Hal senada juga diungkapkan Fickar yang menilai PK Ahok tetap dapat diterima oleh MA. Menurut dia, PK merupakan upaya hukum luar biasa atas sebuah putusan yang sudah mempunyai kekuatan hukum tetap tanpa batas waktu, meskipun terpidana belum pernah mengajukan banding dan kasasi.

Fickar berkata, putusan hukum tetap hanya bisa terjadi jika tidak dilakukan upaya hukum selanjutnya, yakni banding dan kasasi. “Ahok atau siapapun yang berstatus narapidana mempunyai hak untuk mengajukan PK," kata Fickar kepada Tirto.

Menurut Fickar, PK bisa ditujukan untuk mengurangi putusan, juga bisa untuk meminta MA menyatakan terpidana tidak bersalah melakukan tindak pidana dengan dua kondisi.
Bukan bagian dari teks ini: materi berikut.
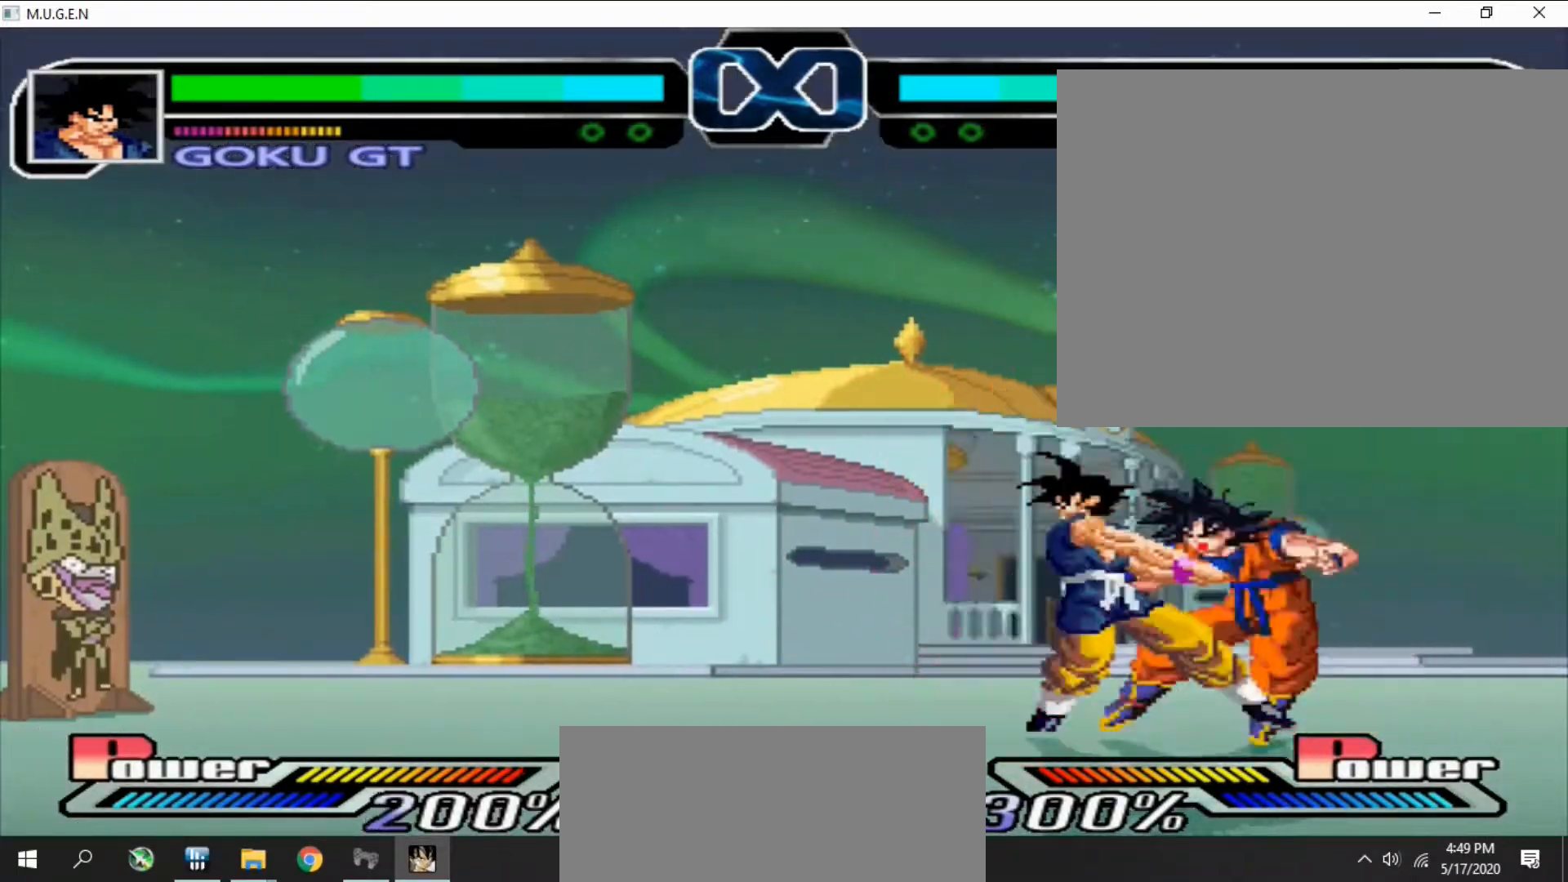
{"buttons": [], "events": [[33, "DPAD_RIGHT", "up"], [67, "DPAD_RIGHT", "down"], [100, "DPAD_RIGHT", "up"], [133, "DPAD_RIGHT", "down"], [133, "R2", "down"], [167, "DPAD_RIGHT", "up"], [167, "R2", "up"], [200, "DPAD_RIGHT", "down"], [233, "DPAD_RIGHT", "up"], [233, "R2", "down"], [267, "DPAD_RIGHT", "down"], [267, "R2", "up"], [300, "DPAD_RIGHT", "up"], [333, "DPAD_RIGHT", "down"], [367, "DPAD_RIGHT", "up"], [400, "DPAD_RIGHT", "down"], [433, "DPAD_RIGHT", "up"], [467, "DPAD_RIGHT", "down"], [500, "DPAD_RIGHT", "up"]]}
Pertama, ada kesesatan atau kekeliruan dalam putusan pengadilan yang lalu.

Kedua, kata Fickar, ada novum atau ada bukti atau keadaan baru yang jika diketahui pada waktu sidang, maka putusan pengadilan akan membebaskan terdakwa. “Dua kemungkinan punya peluang yang sama,” kata Fickar.

Dosen hukum di Universitas Trisakti, Jakarta ini menambahkan “secara jelas kalau dinyatakan tidak bersalah, nama Pak Ahok akan bersih kembali, artinya tidak pernah dihukum.”

MA telah menetapkan sidang pertama PK Ahok hari ini dengan agenda mendengarkan keterangan dari pihak Ahok.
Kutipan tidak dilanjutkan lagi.